REQUIRED WORK: Print nothing but the lines below starting at the line that holds "(3,3'-diaminobenzidine) immunohistochemical staining" and ending at the line that holds "(IHC) photomicrograph of", including both, each exactly as written.

THE DATA:
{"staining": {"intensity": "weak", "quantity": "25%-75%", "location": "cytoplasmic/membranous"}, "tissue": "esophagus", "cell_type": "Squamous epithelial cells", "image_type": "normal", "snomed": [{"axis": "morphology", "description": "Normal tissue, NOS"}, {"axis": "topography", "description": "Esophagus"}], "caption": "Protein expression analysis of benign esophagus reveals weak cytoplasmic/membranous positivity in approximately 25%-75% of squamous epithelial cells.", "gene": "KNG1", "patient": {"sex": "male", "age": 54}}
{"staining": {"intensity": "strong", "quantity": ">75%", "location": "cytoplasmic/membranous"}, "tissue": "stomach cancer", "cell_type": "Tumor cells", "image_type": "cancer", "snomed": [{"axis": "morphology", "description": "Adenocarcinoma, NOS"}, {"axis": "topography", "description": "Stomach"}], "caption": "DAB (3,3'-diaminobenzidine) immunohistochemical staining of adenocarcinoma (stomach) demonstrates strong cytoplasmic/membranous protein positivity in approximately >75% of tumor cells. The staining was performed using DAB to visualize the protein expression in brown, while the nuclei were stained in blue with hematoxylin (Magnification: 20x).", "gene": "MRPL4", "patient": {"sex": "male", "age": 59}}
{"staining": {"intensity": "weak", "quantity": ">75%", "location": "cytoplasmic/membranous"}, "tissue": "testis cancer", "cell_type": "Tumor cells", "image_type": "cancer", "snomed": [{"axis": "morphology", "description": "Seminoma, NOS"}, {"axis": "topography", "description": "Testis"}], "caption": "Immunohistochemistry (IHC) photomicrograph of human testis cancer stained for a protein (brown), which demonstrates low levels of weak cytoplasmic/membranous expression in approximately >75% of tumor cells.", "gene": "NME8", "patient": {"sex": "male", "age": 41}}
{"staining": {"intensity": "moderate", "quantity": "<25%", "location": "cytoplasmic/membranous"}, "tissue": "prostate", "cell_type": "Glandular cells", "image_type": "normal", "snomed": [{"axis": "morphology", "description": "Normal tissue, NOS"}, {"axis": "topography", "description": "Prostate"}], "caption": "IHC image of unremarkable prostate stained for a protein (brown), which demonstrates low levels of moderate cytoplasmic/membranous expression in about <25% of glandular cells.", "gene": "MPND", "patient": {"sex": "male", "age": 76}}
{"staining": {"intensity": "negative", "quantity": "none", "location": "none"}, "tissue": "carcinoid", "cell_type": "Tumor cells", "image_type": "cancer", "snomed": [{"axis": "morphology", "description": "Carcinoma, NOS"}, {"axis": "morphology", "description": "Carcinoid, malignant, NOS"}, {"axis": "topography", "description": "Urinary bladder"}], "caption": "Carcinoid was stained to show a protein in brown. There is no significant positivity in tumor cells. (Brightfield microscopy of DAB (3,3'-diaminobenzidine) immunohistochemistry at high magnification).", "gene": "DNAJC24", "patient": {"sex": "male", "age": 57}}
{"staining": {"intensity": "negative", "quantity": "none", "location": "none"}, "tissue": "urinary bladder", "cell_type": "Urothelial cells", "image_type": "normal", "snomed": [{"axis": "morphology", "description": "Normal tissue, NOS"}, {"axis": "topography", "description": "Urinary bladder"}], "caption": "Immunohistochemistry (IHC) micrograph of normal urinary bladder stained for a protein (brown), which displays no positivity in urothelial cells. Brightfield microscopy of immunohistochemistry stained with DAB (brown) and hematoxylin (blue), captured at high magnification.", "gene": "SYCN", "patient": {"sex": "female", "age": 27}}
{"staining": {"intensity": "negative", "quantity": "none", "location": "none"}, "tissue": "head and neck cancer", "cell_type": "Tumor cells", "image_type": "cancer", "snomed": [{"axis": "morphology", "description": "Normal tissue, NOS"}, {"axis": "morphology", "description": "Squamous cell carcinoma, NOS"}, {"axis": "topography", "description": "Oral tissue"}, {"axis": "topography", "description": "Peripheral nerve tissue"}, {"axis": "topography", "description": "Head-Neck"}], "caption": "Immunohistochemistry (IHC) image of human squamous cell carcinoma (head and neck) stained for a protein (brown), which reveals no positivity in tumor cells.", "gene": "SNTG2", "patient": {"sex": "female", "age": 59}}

COMPLETED EXERCISE:
{"staining": {"intensity": "strong", "quantity": ">75%", "location": "cytoplasmic/membranous"}, "tissue": "stomach cancer", "cell_type": "Tumor cells", "image_type": "cancer", "snomed": [{"axis": "morphology", "description": "Adenocarcinoma, NOS"}, {"axis": "topography", "description": "Stomach"}], "caption": "DAB (3,3'-diaminobenzidine) immunohistochemical staining of adenocarcinoma (stomach) demonstrates strong cytoplasmic/membranous protein positivity in approximately >75% of tumor cells. The staining was performed using DAB to visualize the protein expression in brown, while the nuclei were stained in blue with hematoxylin (Magnification: 20x).", "gene": "MRPL4", "patient": {"sex": "male", "age": 59}}
{"staining": {"intensity": "weak", "quantity": ">75%", "location": "cytoplasmic/membranous"}, "tissue": "testis cancer", "cell_type": "Tumor cells", "image_type": "cancer", "snomed": [{"axis": "morphology", "description": "Seminoma, NOS"}, {"axis": "topography", "description": "Testis"}], "caption": "Immunohistochemistry (IHC) photomicrograph of human testis cancer stained for a protein (brown), which demonstrates low levels of weak cytoplasmic/membranous expression in approximately >75% of tumor cells.", "gene": "NME8", "patient": {"sex": "male", "age": 41}}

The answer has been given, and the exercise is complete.